Please copy out everything in these records from the line containing "### Overview" down to the line containing "## New Resources Available", both included, with the pictures left out.

[[ Given data open ]]

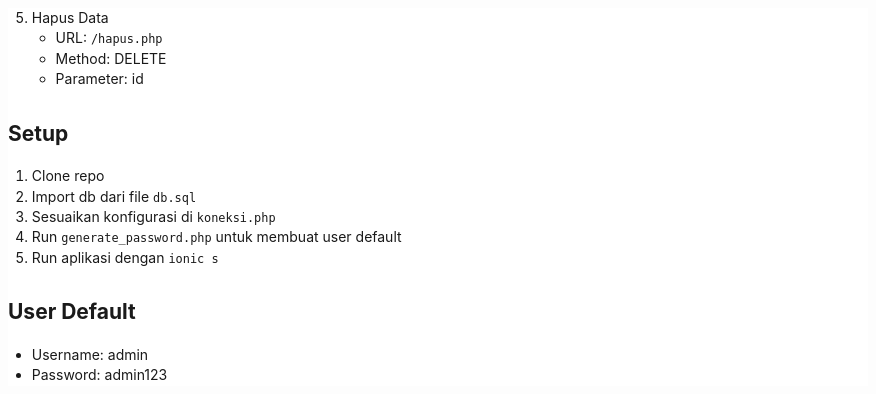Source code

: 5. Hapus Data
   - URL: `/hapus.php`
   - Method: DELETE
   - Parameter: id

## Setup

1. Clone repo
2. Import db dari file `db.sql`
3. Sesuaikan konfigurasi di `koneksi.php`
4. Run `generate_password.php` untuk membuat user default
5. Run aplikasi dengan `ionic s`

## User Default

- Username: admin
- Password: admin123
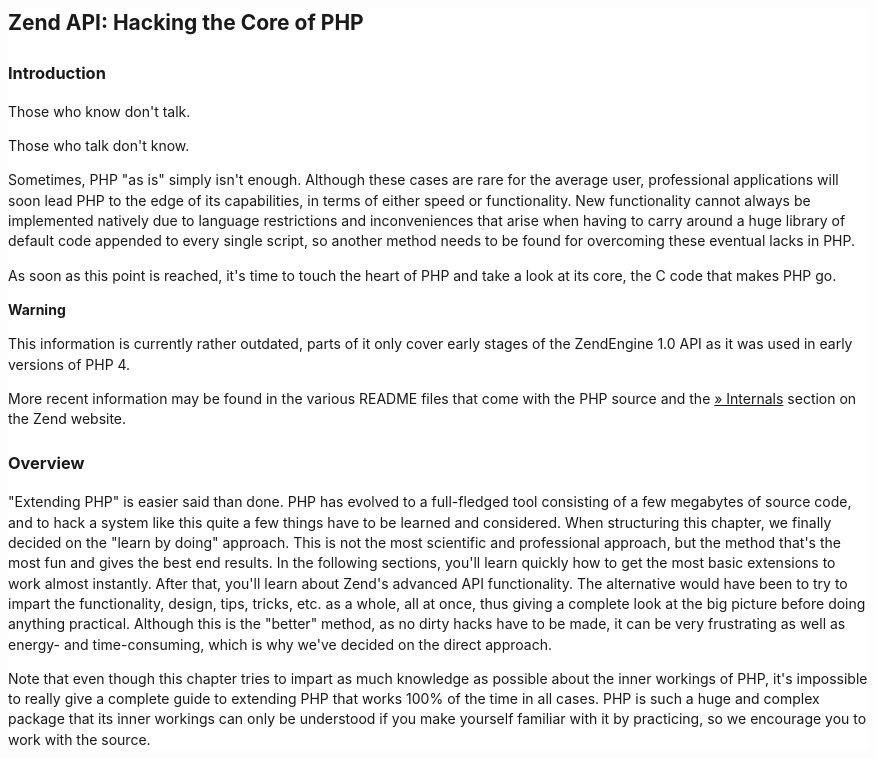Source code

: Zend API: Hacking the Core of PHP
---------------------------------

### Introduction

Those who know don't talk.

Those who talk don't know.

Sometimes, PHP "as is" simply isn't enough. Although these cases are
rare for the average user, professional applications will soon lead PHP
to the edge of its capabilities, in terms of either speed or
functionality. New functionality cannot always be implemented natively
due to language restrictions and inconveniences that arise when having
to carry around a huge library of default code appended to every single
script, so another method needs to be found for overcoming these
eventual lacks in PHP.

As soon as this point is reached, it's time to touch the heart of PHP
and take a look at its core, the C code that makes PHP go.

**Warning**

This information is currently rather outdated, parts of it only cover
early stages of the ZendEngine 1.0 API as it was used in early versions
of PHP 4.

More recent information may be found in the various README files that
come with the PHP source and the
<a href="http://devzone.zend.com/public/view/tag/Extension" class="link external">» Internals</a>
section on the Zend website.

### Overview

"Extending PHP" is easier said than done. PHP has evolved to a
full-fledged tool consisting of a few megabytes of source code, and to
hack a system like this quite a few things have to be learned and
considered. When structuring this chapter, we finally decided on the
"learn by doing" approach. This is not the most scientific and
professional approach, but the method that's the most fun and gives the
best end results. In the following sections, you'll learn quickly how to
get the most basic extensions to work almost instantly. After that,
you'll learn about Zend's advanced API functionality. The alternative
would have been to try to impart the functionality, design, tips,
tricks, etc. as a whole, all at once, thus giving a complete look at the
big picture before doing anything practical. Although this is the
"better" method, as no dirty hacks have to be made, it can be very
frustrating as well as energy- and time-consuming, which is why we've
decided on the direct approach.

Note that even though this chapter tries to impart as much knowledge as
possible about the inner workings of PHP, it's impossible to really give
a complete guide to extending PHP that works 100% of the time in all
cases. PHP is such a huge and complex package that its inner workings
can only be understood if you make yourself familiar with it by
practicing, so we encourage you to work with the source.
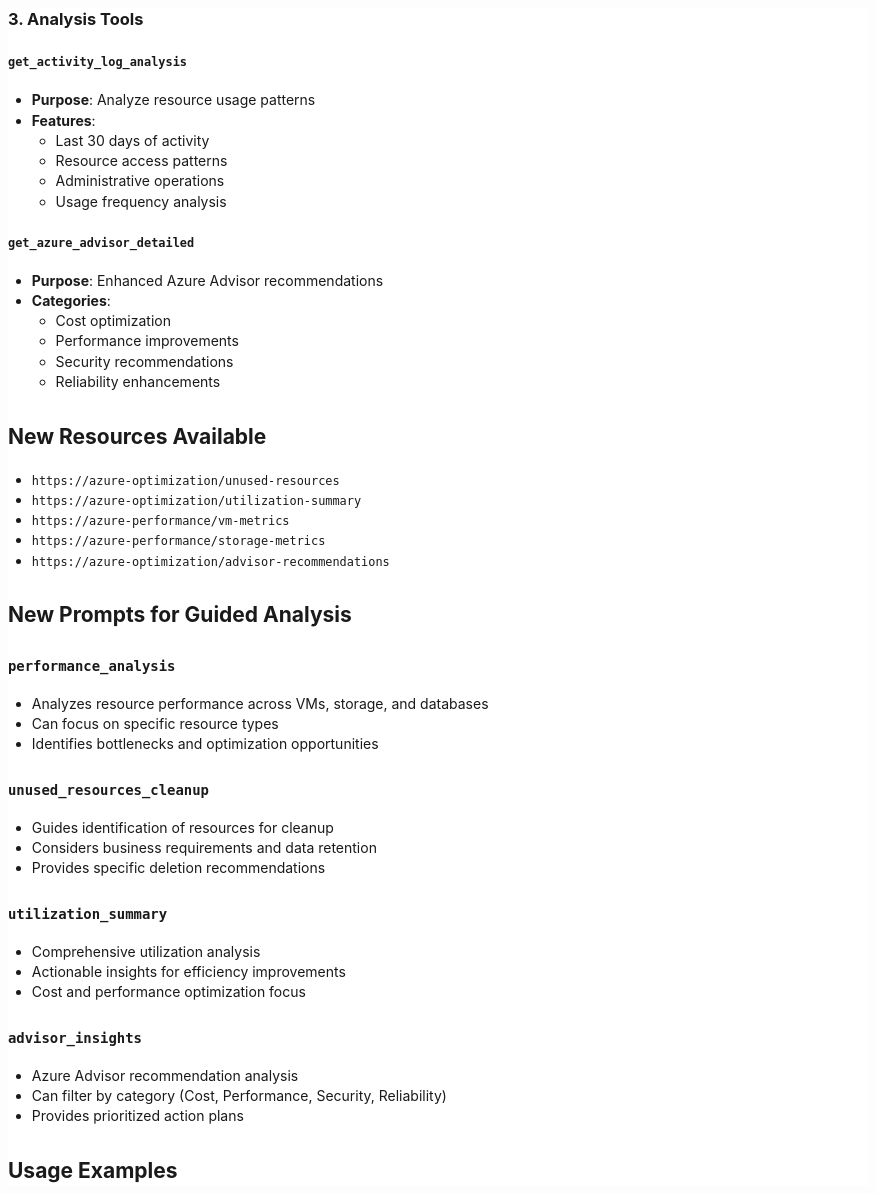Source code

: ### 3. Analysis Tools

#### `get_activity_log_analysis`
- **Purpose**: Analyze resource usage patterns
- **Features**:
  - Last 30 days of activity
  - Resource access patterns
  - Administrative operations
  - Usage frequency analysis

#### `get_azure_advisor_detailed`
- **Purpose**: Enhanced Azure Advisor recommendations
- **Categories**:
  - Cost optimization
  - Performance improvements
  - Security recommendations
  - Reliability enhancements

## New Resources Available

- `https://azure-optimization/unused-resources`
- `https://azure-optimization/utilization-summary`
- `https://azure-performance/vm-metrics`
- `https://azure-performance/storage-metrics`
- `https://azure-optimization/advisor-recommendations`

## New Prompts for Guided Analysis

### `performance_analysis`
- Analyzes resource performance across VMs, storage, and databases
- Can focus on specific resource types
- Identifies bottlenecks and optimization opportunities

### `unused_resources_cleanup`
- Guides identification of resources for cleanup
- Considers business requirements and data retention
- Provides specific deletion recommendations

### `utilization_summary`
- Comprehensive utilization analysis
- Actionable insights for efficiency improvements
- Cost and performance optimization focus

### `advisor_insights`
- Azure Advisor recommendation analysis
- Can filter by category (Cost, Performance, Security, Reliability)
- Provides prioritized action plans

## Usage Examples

[[ Given data closed ]]
[[ Given data open ]]

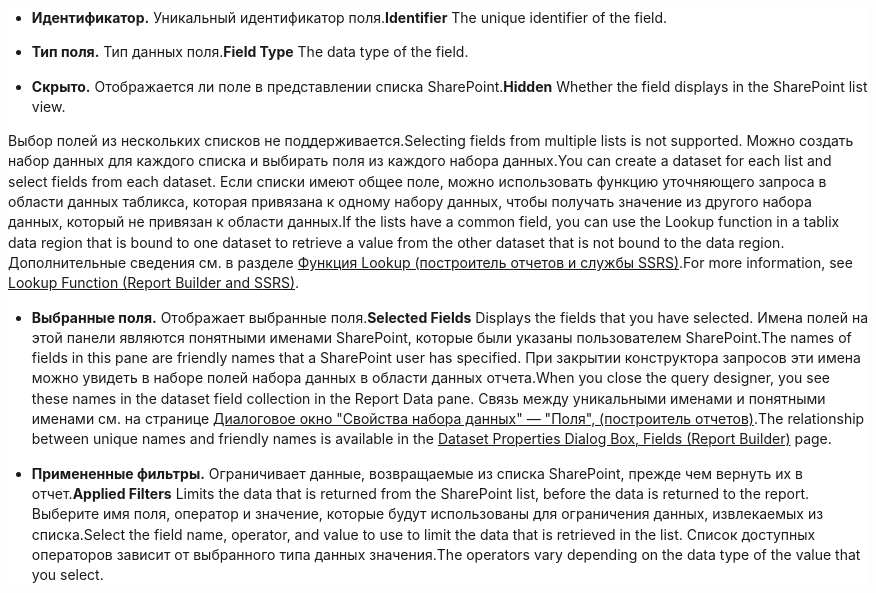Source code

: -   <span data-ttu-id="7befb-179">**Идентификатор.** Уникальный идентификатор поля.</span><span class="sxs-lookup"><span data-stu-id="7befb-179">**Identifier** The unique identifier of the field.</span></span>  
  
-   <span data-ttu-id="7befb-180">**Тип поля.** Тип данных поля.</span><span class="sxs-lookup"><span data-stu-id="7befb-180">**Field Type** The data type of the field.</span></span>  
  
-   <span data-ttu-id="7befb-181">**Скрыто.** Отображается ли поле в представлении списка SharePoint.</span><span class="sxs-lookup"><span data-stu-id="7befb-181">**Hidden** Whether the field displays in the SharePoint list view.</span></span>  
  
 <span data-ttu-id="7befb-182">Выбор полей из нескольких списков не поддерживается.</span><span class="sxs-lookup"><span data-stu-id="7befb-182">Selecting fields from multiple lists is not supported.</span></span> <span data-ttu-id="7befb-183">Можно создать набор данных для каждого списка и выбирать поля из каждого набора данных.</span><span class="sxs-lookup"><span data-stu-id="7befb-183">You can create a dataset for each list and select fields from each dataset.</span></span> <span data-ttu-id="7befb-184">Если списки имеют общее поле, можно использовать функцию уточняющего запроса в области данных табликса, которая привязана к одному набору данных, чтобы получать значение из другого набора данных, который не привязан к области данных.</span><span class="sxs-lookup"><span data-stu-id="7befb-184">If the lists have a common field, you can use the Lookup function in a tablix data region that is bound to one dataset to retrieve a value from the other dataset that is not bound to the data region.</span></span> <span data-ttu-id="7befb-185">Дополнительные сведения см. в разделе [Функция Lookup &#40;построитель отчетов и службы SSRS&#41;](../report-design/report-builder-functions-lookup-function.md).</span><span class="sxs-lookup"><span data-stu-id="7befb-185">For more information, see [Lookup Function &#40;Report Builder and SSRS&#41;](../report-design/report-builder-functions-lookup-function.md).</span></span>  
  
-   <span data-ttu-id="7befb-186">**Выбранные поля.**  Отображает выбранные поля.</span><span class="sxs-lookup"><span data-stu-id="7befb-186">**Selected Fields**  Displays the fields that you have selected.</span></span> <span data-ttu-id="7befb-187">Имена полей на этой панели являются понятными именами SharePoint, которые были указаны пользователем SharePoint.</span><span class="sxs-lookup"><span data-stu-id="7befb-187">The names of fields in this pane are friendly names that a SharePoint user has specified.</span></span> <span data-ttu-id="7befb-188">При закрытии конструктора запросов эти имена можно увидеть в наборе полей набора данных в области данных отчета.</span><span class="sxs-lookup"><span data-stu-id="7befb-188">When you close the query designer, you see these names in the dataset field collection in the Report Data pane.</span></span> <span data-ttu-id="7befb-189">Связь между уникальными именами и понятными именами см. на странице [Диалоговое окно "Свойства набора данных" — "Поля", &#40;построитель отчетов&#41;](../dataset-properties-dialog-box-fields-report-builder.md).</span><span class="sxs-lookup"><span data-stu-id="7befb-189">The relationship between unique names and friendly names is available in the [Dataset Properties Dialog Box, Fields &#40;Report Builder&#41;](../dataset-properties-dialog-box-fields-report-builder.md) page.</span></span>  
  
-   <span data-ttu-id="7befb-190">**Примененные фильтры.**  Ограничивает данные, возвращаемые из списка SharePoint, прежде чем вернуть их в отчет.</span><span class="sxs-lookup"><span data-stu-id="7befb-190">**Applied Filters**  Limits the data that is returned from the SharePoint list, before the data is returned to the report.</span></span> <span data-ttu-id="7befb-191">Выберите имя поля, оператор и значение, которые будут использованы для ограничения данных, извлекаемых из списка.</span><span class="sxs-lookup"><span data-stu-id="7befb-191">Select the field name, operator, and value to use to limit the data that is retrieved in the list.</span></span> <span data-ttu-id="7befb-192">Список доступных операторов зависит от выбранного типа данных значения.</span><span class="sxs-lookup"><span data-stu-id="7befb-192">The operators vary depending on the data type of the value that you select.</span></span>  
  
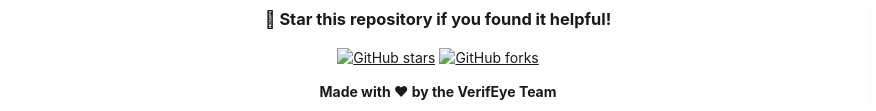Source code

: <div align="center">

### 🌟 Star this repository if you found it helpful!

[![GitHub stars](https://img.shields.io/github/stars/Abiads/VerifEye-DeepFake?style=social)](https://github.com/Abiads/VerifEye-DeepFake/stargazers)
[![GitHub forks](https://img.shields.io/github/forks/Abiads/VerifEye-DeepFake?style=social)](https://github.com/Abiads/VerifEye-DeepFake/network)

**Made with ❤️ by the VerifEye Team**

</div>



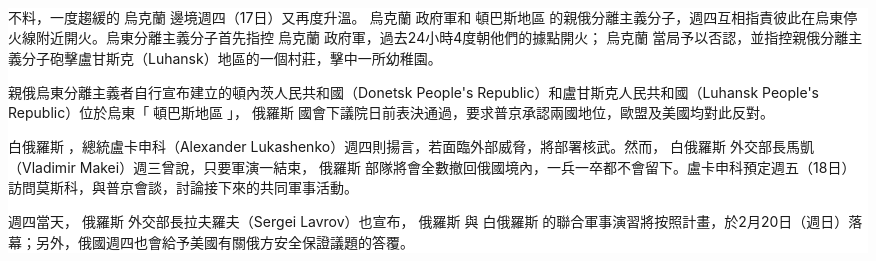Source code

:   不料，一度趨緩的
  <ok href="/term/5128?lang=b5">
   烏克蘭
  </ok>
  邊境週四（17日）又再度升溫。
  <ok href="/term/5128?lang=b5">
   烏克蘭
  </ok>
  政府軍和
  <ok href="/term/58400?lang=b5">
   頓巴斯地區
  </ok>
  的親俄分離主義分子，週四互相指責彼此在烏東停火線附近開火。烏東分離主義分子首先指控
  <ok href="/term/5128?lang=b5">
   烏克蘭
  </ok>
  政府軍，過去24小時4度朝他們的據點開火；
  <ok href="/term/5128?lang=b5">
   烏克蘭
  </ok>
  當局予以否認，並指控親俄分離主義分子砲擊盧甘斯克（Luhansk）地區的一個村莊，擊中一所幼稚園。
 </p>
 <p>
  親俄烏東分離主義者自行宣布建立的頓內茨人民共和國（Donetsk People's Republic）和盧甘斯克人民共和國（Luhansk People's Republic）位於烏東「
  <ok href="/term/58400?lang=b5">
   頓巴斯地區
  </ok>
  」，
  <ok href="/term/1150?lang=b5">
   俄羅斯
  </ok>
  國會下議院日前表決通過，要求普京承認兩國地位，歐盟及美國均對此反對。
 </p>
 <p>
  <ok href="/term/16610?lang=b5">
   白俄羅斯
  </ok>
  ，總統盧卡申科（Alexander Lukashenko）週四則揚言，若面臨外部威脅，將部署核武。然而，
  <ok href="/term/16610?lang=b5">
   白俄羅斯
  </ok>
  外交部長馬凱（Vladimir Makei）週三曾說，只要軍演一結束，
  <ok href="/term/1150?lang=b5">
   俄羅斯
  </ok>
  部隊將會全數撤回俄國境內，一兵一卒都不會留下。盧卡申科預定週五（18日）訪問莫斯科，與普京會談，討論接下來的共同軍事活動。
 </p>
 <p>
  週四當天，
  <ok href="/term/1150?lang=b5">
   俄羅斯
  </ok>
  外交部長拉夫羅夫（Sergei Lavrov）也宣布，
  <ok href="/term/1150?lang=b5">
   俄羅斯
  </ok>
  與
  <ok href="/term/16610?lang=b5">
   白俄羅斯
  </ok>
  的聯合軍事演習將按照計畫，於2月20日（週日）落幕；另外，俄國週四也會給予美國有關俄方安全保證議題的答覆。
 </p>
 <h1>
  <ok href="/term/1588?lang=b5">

[[ Given data closed ]]

_Exercise answer_:
### Overview

"Extending PHP" is easier said than done. PHP has evolved to a
full-fledged tool consisting of a few megabytes of source code, and to
hack a system like this quite a few things have to be learned and
considered. When structuring this chapter, we finally decided on the
"learn by doing" approach. This is not the most scientific and
professional approach, but the method that's the most fun and gives the
best end results. In the following sections, you'll learn quickly how to
get the most basic extensions to work almost instantly. After that,
you'll learn about Zend's advanced API functionality. The alternative
would have been to try to impart the functionality, design, tips,
tricks, etc. as a whole, all at once, thus giving a complete look at the
big picture before doing anything practical. Although this is the
"better" method, as no dirty hacks have to be made, it can be very
frustrating as well as energy- and time-consuming, which is why we've
decided on the direct approach.

Note that even though this chapter tries to impart as much knowledge as
possible about the inner workings of PHP, it's impossible to really give
a complete guide to extending PHP that works 100% of the time in all
cases. PHP is such a huge and complex package that its inner workings
can only be understood if you make yourself familiar with it by
practicing, so we encourage you to work with the source.
Source code

: ### 3. Analysis Tools

#### `get_activity_log_analysis`
- **Purpose**: Analyze resource usage patterns
- **Features**:
  - Last 30 days of activity
  - Resource access patterns
  - Administrative operations
  - Usage frequency analysis

#### `get_azure_advisor_detailed`
- **Purpose**: Enhanced Azure Advisor recommendations
- **Categories**:
  - Cost optimization
  - Performance improvements
  - Security recommendations
  - Reliability enhancements

## New Resources Available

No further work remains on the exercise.